═════ Given passage

# How do I teach my dog to....NOT sleep in her crate?



## banzai555 (Sep 2, 2019)

Hi all. Willow continues do well and we're having a grand ol' time! I decided maybe it was time to end her sleeping in the crate, and see how she does loose in the house or in my bedroom.

Her crate has been relocated into my big walk-in closet, from when my dad visited a few weeks ago and had to sleep in the living room (where her crate usually is). I kinda like having her crate in there instead of out in the living room; she doesn't seem to miss it much, and will still lie down in that corner where it was, and where I put a big dog bed instead. But I've still been putting her in the crate at night and when I go to work. It seems clear she isn't used to it in this new location and is a bit more hesitant to go in there for the night, but she still will and doesn't whine.

I had experimented with this before (leaving her loose in the house at night) and would hear Willow walking around the house and whimpering a bit, so I'd end up putting her in her crate to put an end to it. Last night, with her crate in my closet, I left the crate door and my bedroom door open. I read in bed for a while, and she walked around the house a few times, and would always end up sitting next to my bed and whining like she just really didn't know what to do. So I'd ignore her, and she'd dutifully head back into her crate and lie down.

It seems she reacts to when I move around in bed. Last night around 1:30am I woke up for a few minutes and shifted around a little, and she came out of her crate, came to my bedside, and started whining again. I asked if she needed to go outside, and took her to the back door and opened it, but she didn't go outside. So then we went back to my bedroom and I put her in crate and closed the door.

I know this is a change in her routine, so is it just something she has to get used to? Do I just keep ignoring her when she gets me up at night? I know sometimes GSDs like to be told what to do so is she just confused because she's not sure what she's supposed to do? Should I keep crating her at night so she gets used to it in this new location, and then start leaving it open?

To be clear, I do NOT want her in my bed...I thought about putting a dog bed on the floor by my side, but I had tried that a few months back and she'd still wake me up every few hours, shoving her nose in my sleeping face for no reason (she didn't need to go out). I also don't want to be one of those people who has dog beds everywhere (I already have 4, including the ones in her two crates!).

Anybody else experience this kind of thing?? Hope this makes sense. I basically would like for her to just go to sleep and sleep through the night OUTSIDE her crate, without wandering around whining/waking me up. Honestly, if it makes more sense to just keep crating her, that's fine too, I just...I dunno, feel like she should have a little more freedom.

Pic is her zonking out where her crate USED to be, after a 4.5-mile run with me.


----------



## tim_s_adams (Aug 9, 2017)

If she was sleeping in her crate all night without going out, she can learn to do so out of the crate. If she gets up and starts whining everytime you move, tell her to knock it off and go lay down. It won't take her long to adjust.


----------



## davewis (Jan 7, 2020)

A tired dog is a happy dog!


----------



## Sabis mom (Mar 20, 2014)

Shadow is the third dog I have had that ASKS to be put in her crate at bedtime. For some dogs it's just a security thing. Shadow, Xena and Zephyr will/would paw at the crate door to be let in.

══════════

▸ **Short problem 1**: Name every dog mentioned by name in the crate thread.
▸ **Short problem 2**: According to the crate thread, how long was the run Willow went on before she fell asleep where her crate used to be?

═════ Recorded information

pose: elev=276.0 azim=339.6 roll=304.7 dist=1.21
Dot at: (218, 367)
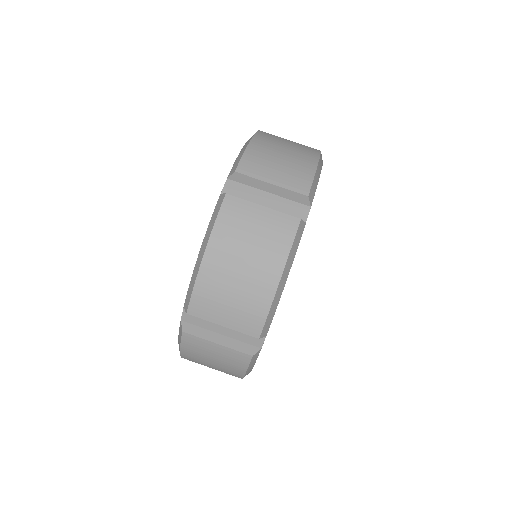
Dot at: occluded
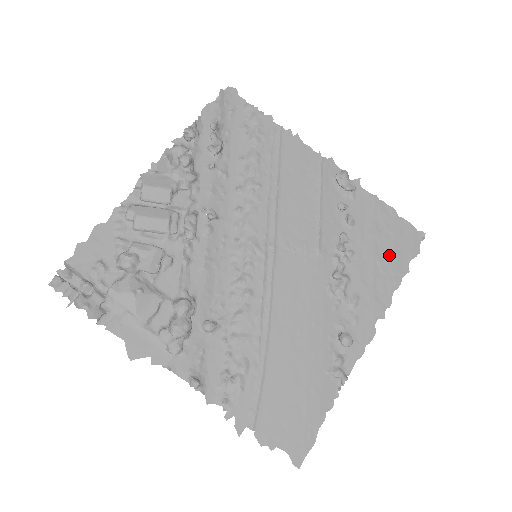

══════════

▸ **Task answer 1**: Willow, Shadow, Xena, Zephyr

▸ **Task answer 2**: 4.5 miles